To compare the code paths more equally, make sure you use RenderWindow instead of SceneWindow and set the instancing count to a very high number, at least 10k, and make sure all matrices change in every frame.
And yes, you have to export the gamma patch to avoid other overhead.
You can also look into the Stride profiler to see how much time the actual draw call is using. And I believe in beta dx11 there is a query for the draw call time too.
the beta Renderer has no depth buffer set, you need to enable that in the inspector. and the pixel shader seems to take more time than the vertex shader in this simple patch, so window size matters a lot.
if I set them to the same size on my 4k screen, they both use exactly the same GPU resources with 100k objects, about 7% on my RTX 3070 mobile.
every other outcome would be quite strange since they both use DX11 as the backend, have the same shader, and do the same draw calls.

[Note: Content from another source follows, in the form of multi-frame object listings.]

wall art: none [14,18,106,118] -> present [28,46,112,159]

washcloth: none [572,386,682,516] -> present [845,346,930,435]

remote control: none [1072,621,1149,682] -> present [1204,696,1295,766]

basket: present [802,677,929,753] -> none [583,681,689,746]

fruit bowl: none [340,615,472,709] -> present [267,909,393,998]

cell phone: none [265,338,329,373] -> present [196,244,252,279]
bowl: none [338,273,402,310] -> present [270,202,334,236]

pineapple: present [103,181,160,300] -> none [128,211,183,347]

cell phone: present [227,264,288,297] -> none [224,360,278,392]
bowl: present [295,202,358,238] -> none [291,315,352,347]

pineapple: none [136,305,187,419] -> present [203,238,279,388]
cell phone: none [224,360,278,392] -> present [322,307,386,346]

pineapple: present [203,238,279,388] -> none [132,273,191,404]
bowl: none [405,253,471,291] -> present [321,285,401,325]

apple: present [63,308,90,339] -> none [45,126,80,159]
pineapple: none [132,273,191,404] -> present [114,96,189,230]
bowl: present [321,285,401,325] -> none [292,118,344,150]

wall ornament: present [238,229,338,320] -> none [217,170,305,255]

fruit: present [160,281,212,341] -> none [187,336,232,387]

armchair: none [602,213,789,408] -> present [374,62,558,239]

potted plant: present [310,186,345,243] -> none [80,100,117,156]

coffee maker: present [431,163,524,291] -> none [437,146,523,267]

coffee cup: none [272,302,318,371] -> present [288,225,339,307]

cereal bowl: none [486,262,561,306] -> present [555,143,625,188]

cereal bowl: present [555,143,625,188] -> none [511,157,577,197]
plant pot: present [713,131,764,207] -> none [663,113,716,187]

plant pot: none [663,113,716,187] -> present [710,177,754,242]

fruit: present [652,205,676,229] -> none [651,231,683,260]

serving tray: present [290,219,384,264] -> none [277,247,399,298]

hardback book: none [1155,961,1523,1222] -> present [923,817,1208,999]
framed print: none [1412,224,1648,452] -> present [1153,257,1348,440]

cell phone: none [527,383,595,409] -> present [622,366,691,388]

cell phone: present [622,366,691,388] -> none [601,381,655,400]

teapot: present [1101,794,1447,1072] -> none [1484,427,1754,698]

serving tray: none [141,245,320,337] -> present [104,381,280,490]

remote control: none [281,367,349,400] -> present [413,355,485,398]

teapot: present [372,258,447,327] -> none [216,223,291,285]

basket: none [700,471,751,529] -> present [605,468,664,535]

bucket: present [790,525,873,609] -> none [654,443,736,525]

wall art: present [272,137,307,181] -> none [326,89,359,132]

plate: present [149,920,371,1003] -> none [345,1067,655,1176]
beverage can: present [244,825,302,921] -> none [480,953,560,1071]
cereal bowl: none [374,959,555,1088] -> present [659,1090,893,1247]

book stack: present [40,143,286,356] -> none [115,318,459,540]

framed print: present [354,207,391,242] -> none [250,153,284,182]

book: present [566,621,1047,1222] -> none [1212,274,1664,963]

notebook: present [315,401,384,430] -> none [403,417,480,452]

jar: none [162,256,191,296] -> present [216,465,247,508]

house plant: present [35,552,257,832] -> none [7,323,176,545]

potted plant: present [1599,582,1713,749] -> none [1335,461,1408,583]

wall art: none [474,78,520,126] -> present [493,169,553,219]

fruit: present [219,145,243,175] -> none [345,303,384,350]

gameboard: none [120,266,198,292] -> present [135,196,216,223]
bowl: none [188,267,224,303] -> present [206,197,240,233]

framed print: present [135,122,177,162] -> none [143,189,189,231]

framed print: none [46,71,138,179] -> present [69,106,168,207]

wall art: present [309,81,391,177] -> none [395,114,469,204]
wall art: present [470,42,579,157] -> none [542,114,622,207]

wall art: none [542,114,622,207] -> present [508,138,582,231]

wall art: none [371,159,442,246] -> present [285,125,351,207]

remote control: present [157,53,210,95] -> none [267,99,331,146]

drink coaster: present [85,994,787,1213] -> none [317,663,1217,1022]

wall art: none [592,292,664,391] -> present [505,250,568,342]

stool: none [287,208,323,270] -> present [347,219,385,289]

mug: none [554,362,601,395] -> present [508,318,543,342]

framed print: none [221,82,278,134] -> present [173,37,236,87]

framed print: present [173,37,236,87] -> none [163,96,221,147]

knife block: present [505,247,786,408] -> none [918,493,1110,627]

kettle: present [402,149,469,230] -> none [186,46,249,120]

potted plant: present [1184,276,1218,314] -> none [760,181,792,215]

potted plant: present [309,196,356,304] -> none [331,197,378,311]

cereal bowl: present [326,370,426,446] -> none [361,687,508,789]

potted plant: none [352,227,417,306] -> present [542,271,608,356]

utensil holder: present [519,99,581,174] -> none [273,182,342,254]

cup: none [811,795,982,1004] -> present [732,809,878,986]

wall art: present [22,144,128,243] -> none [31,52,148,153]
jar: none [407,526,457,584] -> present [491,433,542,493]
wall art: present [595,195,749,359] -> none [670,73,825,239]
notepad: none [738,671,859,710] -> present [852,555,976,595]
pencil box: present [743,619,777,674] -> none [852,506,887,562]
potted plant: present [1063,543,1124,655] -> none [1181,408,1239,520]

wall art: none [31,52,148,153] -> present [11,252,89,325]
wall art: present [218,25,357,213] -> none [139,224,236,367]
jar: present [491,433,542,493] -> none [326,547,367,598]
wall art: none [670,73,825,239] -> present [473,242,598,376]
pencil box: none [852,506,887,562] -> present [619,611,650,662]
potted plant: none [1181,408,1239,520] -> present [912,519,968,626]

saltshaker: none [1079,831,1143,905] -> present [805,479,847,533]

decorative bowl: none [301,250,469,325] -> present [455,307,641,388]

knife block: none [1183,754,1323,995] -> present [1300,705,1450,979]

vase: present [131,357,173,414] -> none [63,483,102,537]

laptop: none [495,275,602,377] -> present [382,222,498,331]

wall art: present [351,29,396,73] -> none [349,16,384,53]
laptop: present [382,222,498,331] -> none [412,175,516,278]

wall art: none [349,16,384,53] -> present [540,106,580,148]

the only differences are on the CPU, where beta is faster as it doesn’t allocate memory for the large spreads in every frame, if you use an allocation-free approach in gamma, it is the same CPU utilization too, about 12% on my laptop with 100k objects…
Unfortunately output splicers and the spread generator nodes both allocate new memory when animated. you won’t notice with lower spread counts but at 100k it is quite heavy, having gen2 collections every few frames which block the main loop.
it also uses the Translation node which doesn’t do any trigonometry for rotations and no matrix multiplications.
the patch above avoids both and re-uses the memory of a MutableList which doesn’t get downsized by the .NET runtime when you clear it.